Understandable is thus the hope that the solution to the rule of law crisis will be found within the Treaties, and that all it takes is for EU law to make yet another bold doctrinal contortion. But this is where interpretative audacities too easily turn into ‘legal fetishism’ – an attitude that seeks the solution to even deeply political problems in existing law.
An earlier example of this attitude can arguably be found in the Reverse Solange solution proposed by Armin von Bogdandy et al. Von Bogdandy’s proposal to extend the scope of the Charter in case of ‘systemic deficiencies’ in fundamental rights protection was skillful and thought-provoking. But in purporting to remedy the structural backsliding in the protection of fundamental rights through a mere interpretative sleight of hand, it also bore the hallmarks of legal fetishism.
Something similar can be said about the proposal made by Hillion. His proposal might be relying on the European Council rather than the Court of Justice, but even more so than Reverse Solange, Hillion proposes to ‘solve’ the rule of law crisis through little more than a doctrinal conjuring trick. After all, if only Poland and Hungary realized that what they were in fact doing was leaving the EU, they would surely realise they had to reverse course – or, in a suboptimal second scenario, they would leave the EU, free to continue on their authoritarian trajectory, however leaving the EU legal order intact. It’s as simple as that!
Or is it? We ought to critically think about the limits of what we can achieve through EU law alone. Are we actually solving a problem, or are we giving in to legalistic complacency? Are we content with not scraping past the legal topsoil of a crisis that has, primarily, social and economic roots?
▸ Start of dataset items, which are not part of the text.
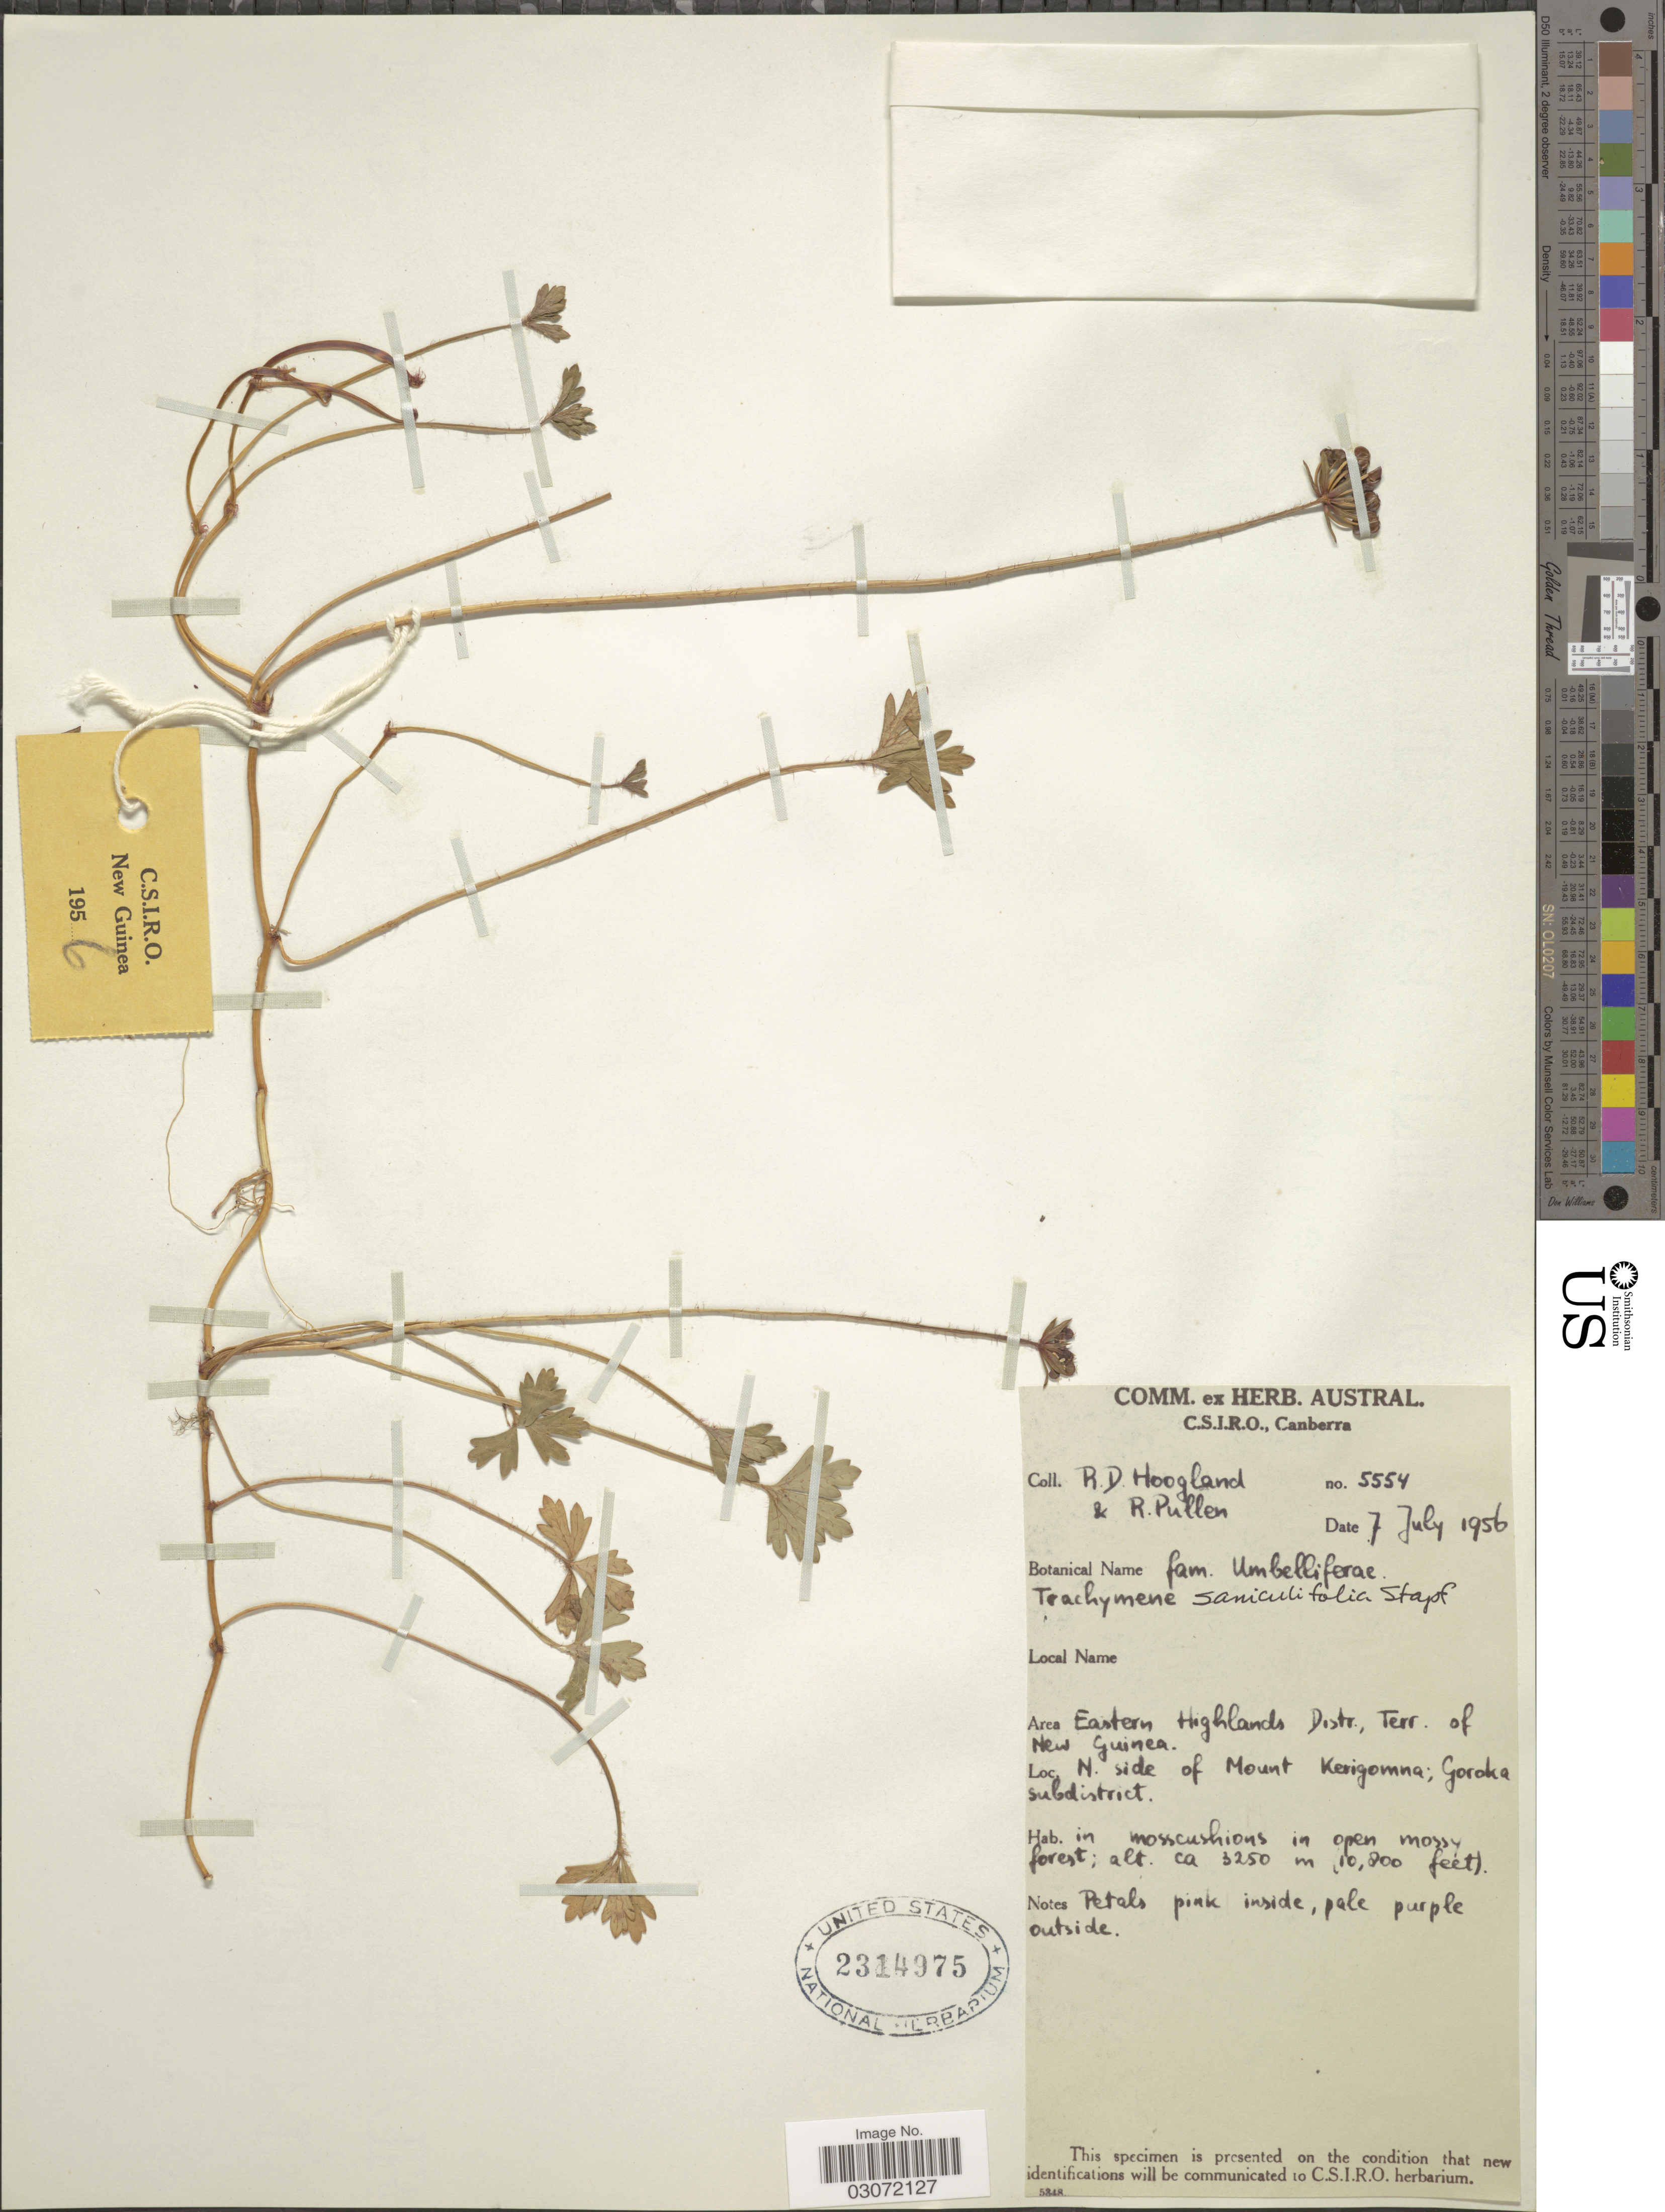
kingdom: Plantae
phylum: Tracheophyta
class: Magnoliopsida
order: Apiales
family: Araliaceae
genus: Trachymene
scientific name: Trachymene saniculaefolia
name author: Stapf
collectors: R. D. Hoogland & R. Pullen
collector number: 5554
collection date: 1956-07-07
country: Papua New Guinea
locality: Area Eastern Highlands Distr., Terr. of New Guinea. N. side of Mount Kerigomna; Goroka subdistrict.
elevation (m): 3250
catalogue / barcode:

The democratic backsliding in Central and Eastern Europe rests on material foundations that cannot be conjured away with a type of ersatz constitutionalism. The rule of law crisis in Poland and Hungary is not going to end through doctrinal magic tricks. The most effective way the EU can contribute to solving the crisis is through concrete action – action that, more than anything, requires political will. The avenues for such action – Article 7, introducing conditionality into the budget – are readily available and need not be conjured through creative interpretation.
It is also worth considering how smuggling an ejector seat into the Treaties effectively tips the scale of authority in favour of the EU. At stake here is not just the democratic crisis in Poland and Hungary, but potentially also upending years of more sincere judicial dialogue between European and (independent) national judiciaries in favour of a ‘take it or leave it’ approach to European integration.
At this point, it is worth asking: Even if it was doctrinally plausible, is it materially credible? Would the EU actually have the political capital to complete such a shift of authority in its favour? Is the EU’s authority self-standing enough that it can unilaterally determine the terms on which a Member State’s actions indicate that it intends to stay an EU Member? If there is not even the will among Member States to go through with procedures under Art. 7 TEU against Poland and Hungary, let alone pursue rule of law conditionality in the budget, how can there be the will to effectively eject those states from the Union? Focusing on the ways in which the Treaties can be creatively reinterpreted means to comfortably gloss over these, arguably prior, questions.
Especially in the Community’s early years, bold interpretation of Community law helped push the Member States out of their comfort zone and build the robust and effective European legal order we know today. But especially when dealing with the rule of law crisis it can all too quickly turn into legal fetishism. While doctrinal contortions of the sort proposed by Hillion sound interesting on paper and are certainly intriguing to discuss, I worry that they will achieve little beyond keeping EU lawyers within their comfort zone when thinking about the rule of law crisis.